MON zakończyło negocjacje dotyczące zakupu wieloprowadnicowych wyrzutni rakietowych K239 Chunmoo z Korei Południowej – poinformował wicepremier, szef MON Mariusz Błaszczak w rozmowie z portalem i.pl.
Wicepremier poinformował, że bez zmian pozostaje realizacja kontraktu na wyrzutnie HIMARS od Stanów Zjednoczonych i zostaną one dostarczone w przyszłym roku. W 2019 r. Polska zamówiła 20 wyrzutni tego typu, w tym 18 bojowych i dwie ćwiczebne.
Jako argumenty za zakupem koreańskich wyrzutni szef MON podał zdolności tej broni i bliskie terminy dostaw, podobnie jak w przypadku czołgów, samobieżnych armatohaubic i lekkich samolotów bojowych z Korei Południowej. „Jesteśmy świadomi, że nie otrzymamy wszystkich 500 wyrzutni HIMARS, o które wysłaliśmy zapytanie ofertowe, w zadowalającym nas terminie” – powiedział wicepremier. O przygotowanie oferty szef MON zwrócił się do USA w maju bieżącego roku.

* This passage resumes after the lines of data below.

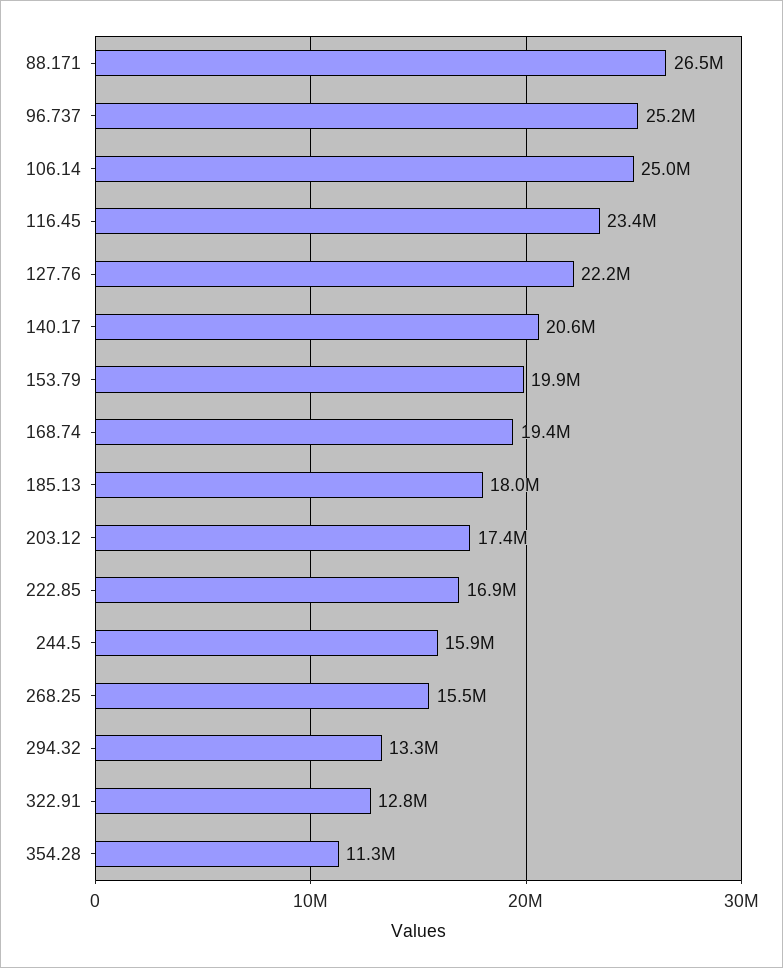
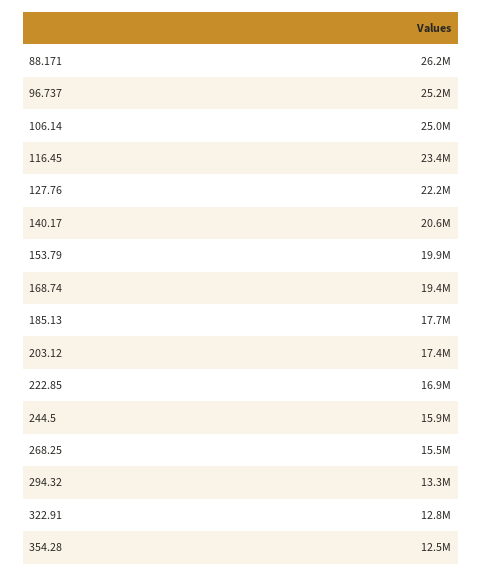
  {
-   "88.171": 26500000,
+   "88.171": 26200000,
    "96.737": 25200000,
    "106.14": 25000000,
    "116.45": 23400000,
    "127.76": 22200000,
    "140.17": 20600000,
    "153.79": 19900000,
    "168.74": 19400000,
-   "185.13": 18000000,
+   "185.13": 17700000,
    "203.12": 17400000,
    "222.85": 16900000,
    "244.5": 15900000,
    "268.25": 15500000,
    "294.32": 13300000,
    "322.91": 12800000,
-   "354.28": 11300000
+   "354.28": 12500000
  }

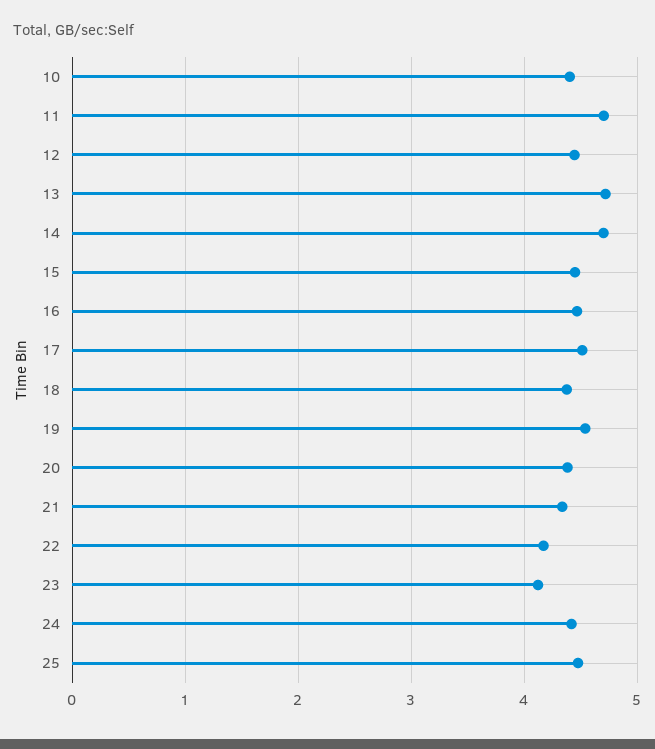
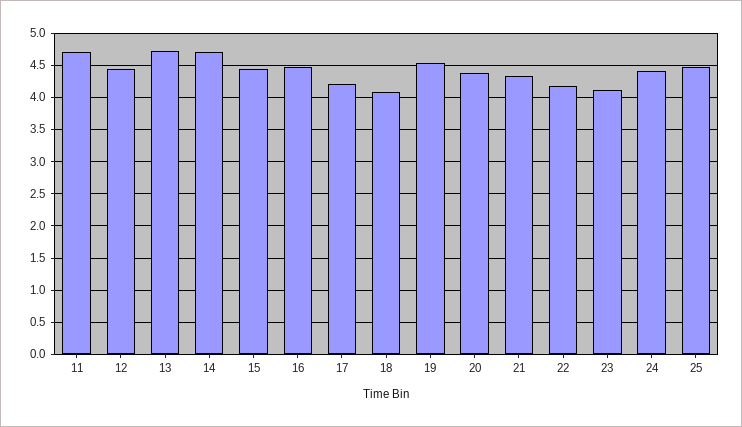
  {
-   "10": 4.4,
    "11": 4.7,
    "12": 4.4,
    "13": 4.7,
    "14": 4.7,
    "15": 4.5,
    "16": 4.5,
-   "17": 4.5,
+   "17": 4.2,
-   "18": 4.4,
+   "18": 4.1,
    "19": 4.5,
    "20": 4.4,
    "21": 4.3,
    "22": 4.2,
    "23": 4.1,
    "24": 4.4,
    "25": 4.5
  }

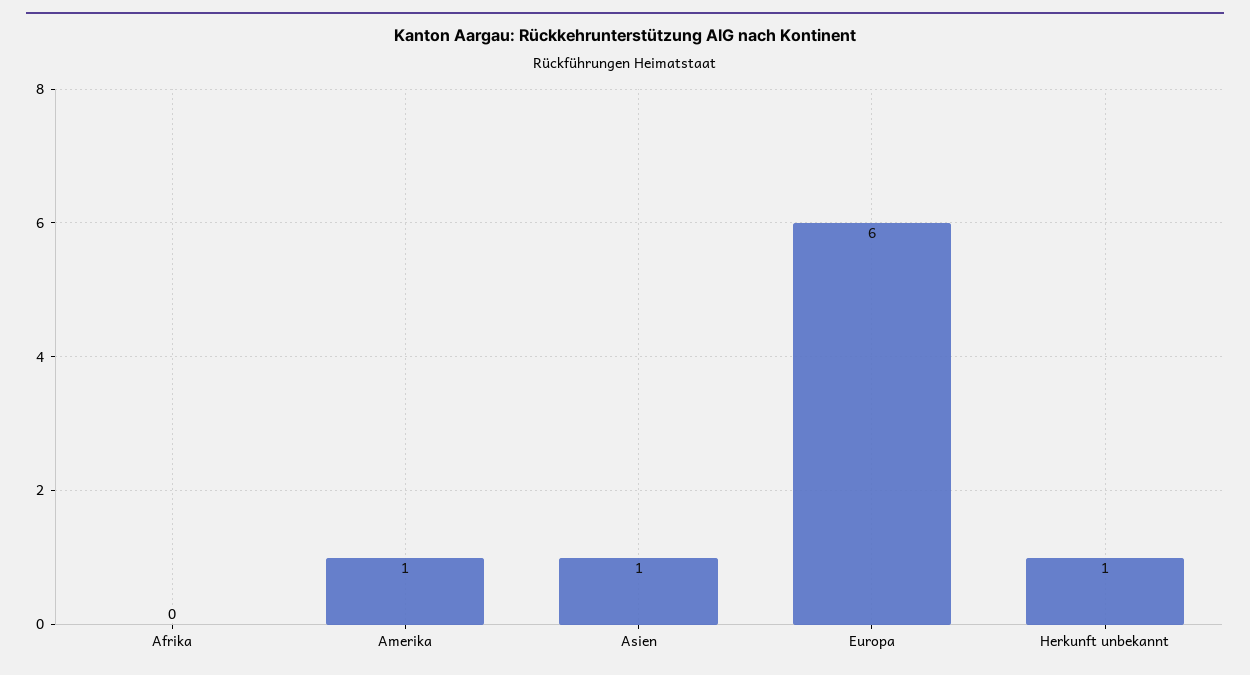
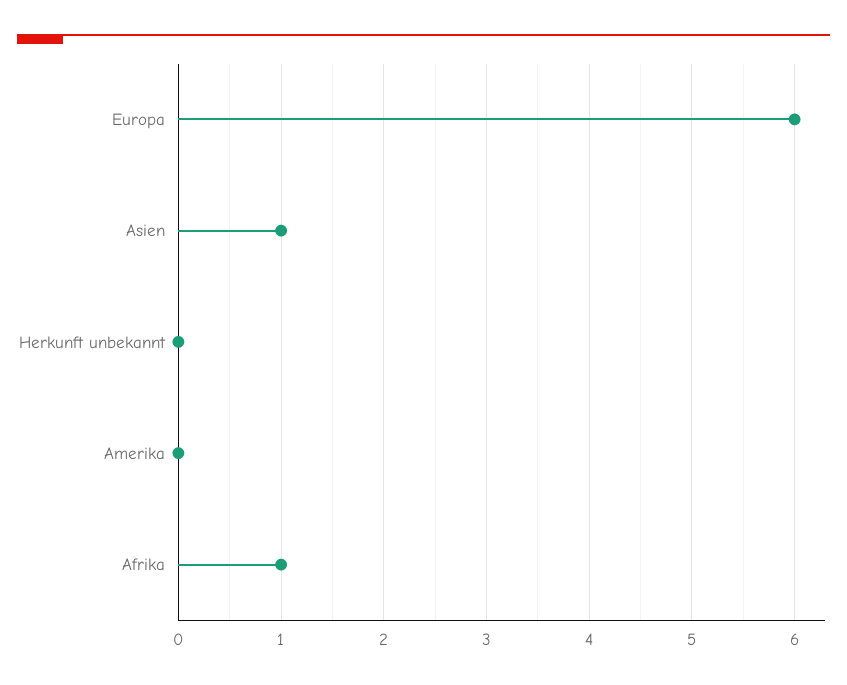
  {
-   "Afrika": 0,
+   "Afrika": 1,
-   "Amerika": 1,
+   "Amerika": 0,
    "Asien": 1,
    "Europa": 6,
-   "Herkunft unbekannt": 1
+   "Herkunft unbekannt": 0
  }

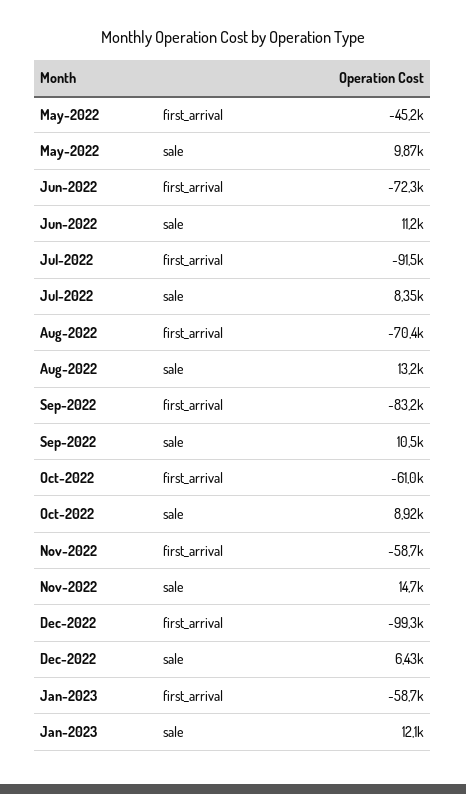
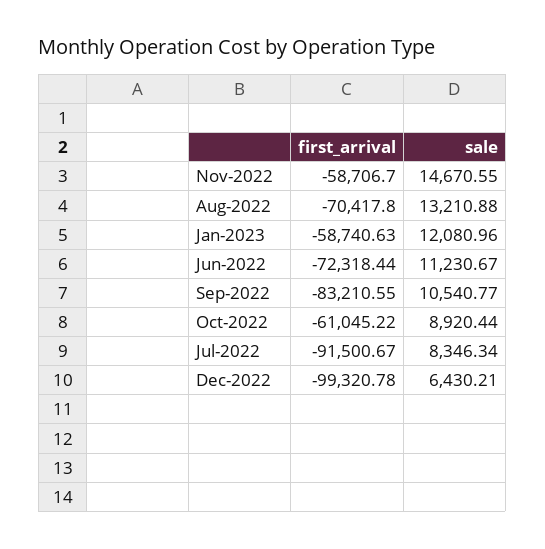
  {
-   "May-2022": {
-     "first_arrival": -45200,
-     "sale": 9870
-   },
    "Jun-2022": {
      "first_arrival": -72318.44,
      "sale": 11230.67
    },
    "Jul-2022": {
      "first_arrival": -91500.67,
      "sale": 8346.34
    },
    "Aug-2022": {
      "first_arrival": -70417.8,
      "sale": 13210.88
    },
    "Sep-2022": {
      "first_arrival": -83210.55,
      "sale": 10540.77
    },
    "Oct-2022": {
      "first_arrival": -61045.22,
      "sale": 8920.44
    },
    "Nov-2022": {
      "first_arrival": -58706.7,
      "sale": 14670.55
    },
    "Dec-2022": {
      "first_arrival": -99320.78,
      "sale": 6430.21
    },
    "Jan-2023": {
      "first_arrival": -58740.63,
      "sale": 12080.96
    }
  }

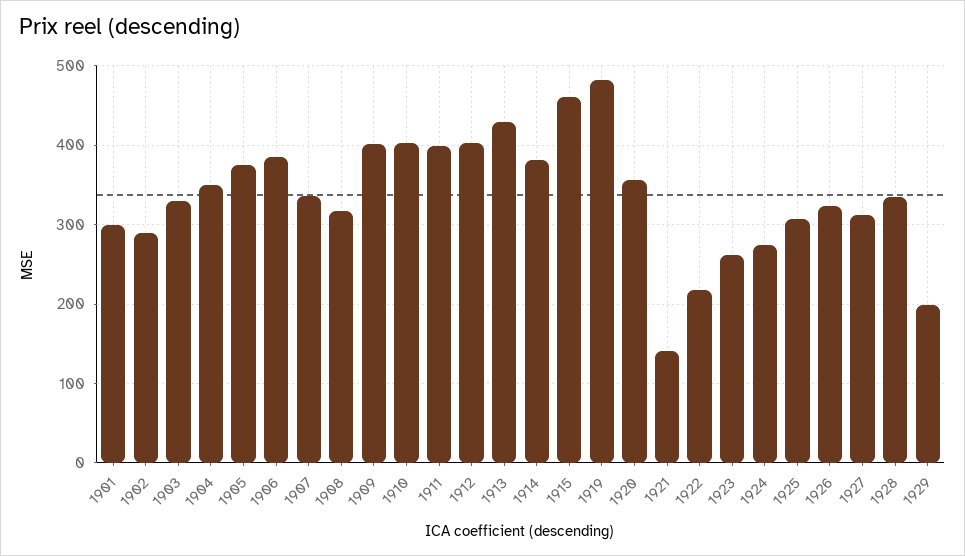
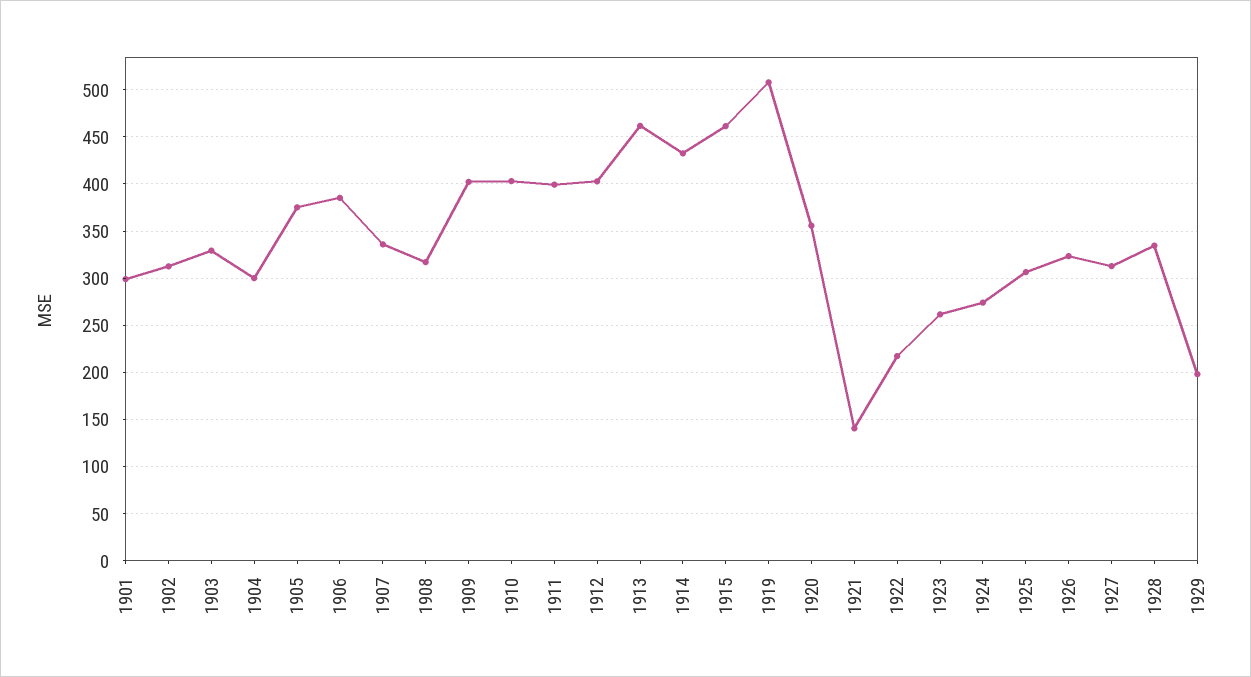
  {
    "1901": 300,
-   "1902": 290,
+   "1902": 310,
    "1903": 330,
-   "1904": 350,
+   "1904": 300,
    "1905": 380,
    "1906": 390,
    "1907": 340,
    "1908": 320,
    "1909": 400,
    "1910": 400,
    "1911": 400,
    "1912": 400,
-   "1913": 430,
+   "1913": 460,
-   "1914": 380,
+   "1914": 430,
    "1915": 460,
-   "1919": 480,
+   "1919": 510,
    "1920": 360,
    "1921": 140,
    "1922": 220,
    "1923": 260,
    "1924": 270,
    "1925": 310,
    "1926": 320,
    "1927": 310,
    "1928": 330,
    "1929": 200
  }

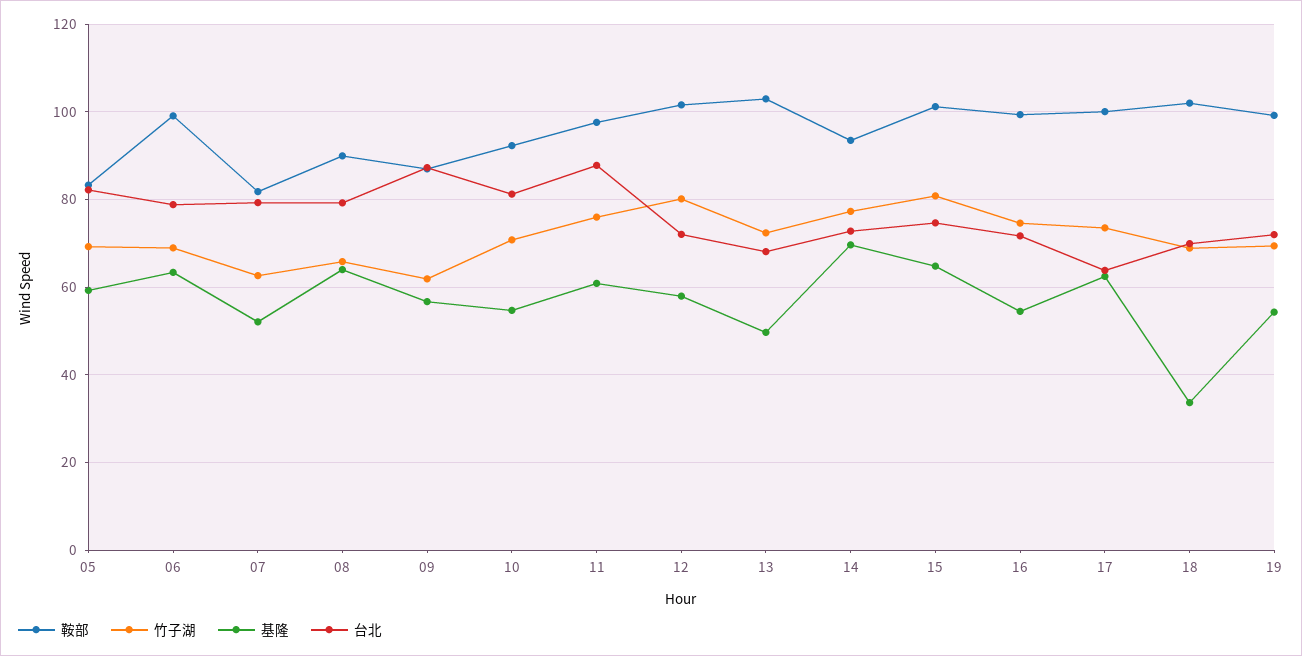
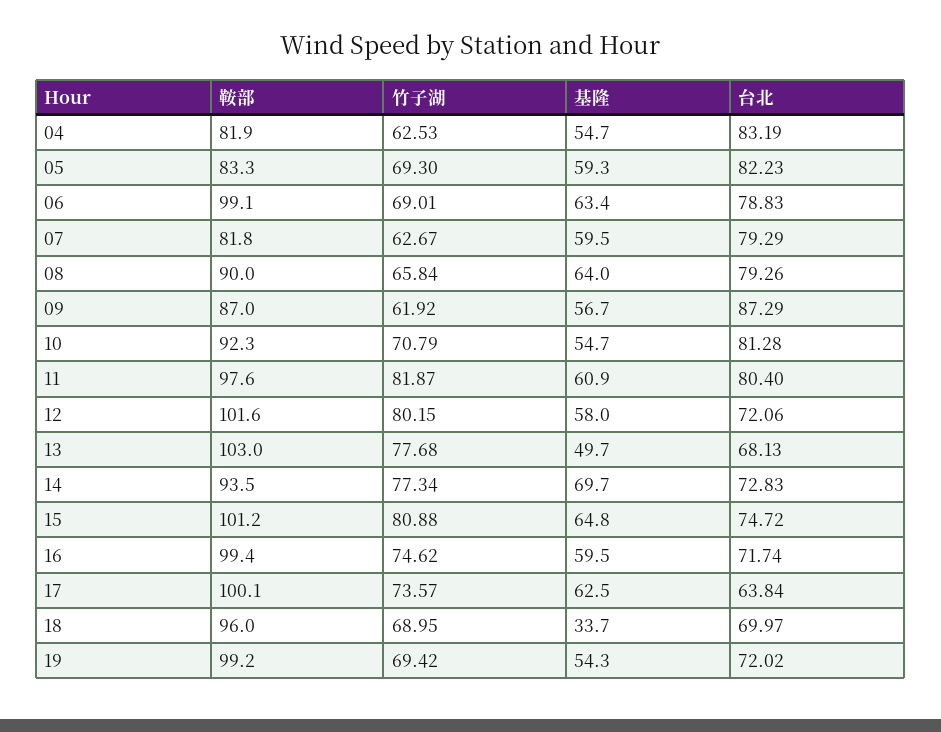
  {
    "鞍部": {
      "05": 83.3,
      "06": 99.1,
      "07": 81.8,
      "08": 90,
      "09": 87,
      "10": 92.3,
      "11": 97.6,
      "12": 101.6,
      "13": 103,
      "14": 93.5,
      "15": 101.2,
      "16": 99.4,
      "17": 100.1,
-     "18": 102,
+     "18": 96,
-     "19": 99.2
+     "19": 99.2,
+     "04": 81.9
    },
    "竹子湖": {
      "05": 69.3,
      "06": 69.01,
      "07": 62.67,
      "08": 65.84,
      "09": 61.92,
      "10": 70.79,
-     "11": 76,
+     "11": 81.87,
      "12": 80.15,
-     "13": 72,
+     "13": 77.68,
      "14": 77.34,
      "15": 80.88,
      "16": 74.62,
      "17": 73.57,
      "18": 68.95,
-     "19": 69.42
+     "19": 69.42,
+     "04": 62.53
    },
    "基隆": {
      "05": 59.3,
      "06": 63.4,
-     "07": 52,
+     "07": 59.5,
      "08": 64,
      "09": 56.7,
      "10": 54.7,
      "11": 60.9,
      "12": 58,
      "13": 49.7,
      "14": 69.7,
      "15": 64.8,
-     "16": 54,
+     "16": 59.5,
      "17": 62.5,
      "18": 33.7,
-     "19": 54.3
+     "19": 54.3,
+     "04": 54.7
    },
    "台北": {
      "05": 82.23,
      "06": 78.83,
      "07": 79.29,
      "08": 79.26,
      "09": 87.29,
      "10": 81.28,
-     "11": 88,
+     "11": 80.4,
      "12": 72.06,
      "13": 68.13,
      "14": 72.83,
      "15": 74.72,
      "16": 71.74,
      "17": 63.84,
      "18": 69.97,
-     "19": 72.02
+     "19": 72.02,
+     "04": 83.19
    }
  }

„Zdecydowaliśmy się na podzielenie zamówienia na HIMARS na etapy. Będziemy mieli i HIMARS, i Chunmoo. To synergiczne połączenie, ponieważ oba systemy mogą ze sobą współpracować” – dodał Błaszczak.
Podkreślił, że „pierwsze sztuki Chunmoo mają być w Polsce już w przyszłym roku, co oznacza, że pierwszy dywizjon będzie w gotowości operacyjnej do końca 2023 roku”. „Oprócz wyrzutni pozyskamy bardzo dużą liczbę pocisków, zarówno precyzyjnego rażenia na dystansie do 70 km, jak i taktycznych o zasięgu około 300 km” – powiedział minister obrony portalowi i.pl.
Nieoficjalne informacje o zamiarze zakupu południowokoreańskich wyrzutni pojawiły się we wrześniu br.
Producentem Chunmoo jest grupa Hanwha, która wytwarza – także zamówione przez MON – armatohaubice K9. Na tegorocznych targach Międzynarodowego Salonu Przemysłu Obronnego w Kielcach PGZ i Hanhwha Defense podpisały porozumienie o współpracy przemysłowej związanej z zakupem 672 armatohaubic. Pod koniec sierpnia Polska zawarła też umowę zakupu 180 czołgów K9, we wrześniu zawarto umowę na 48 samolotów szkolno-bojowych FA-50.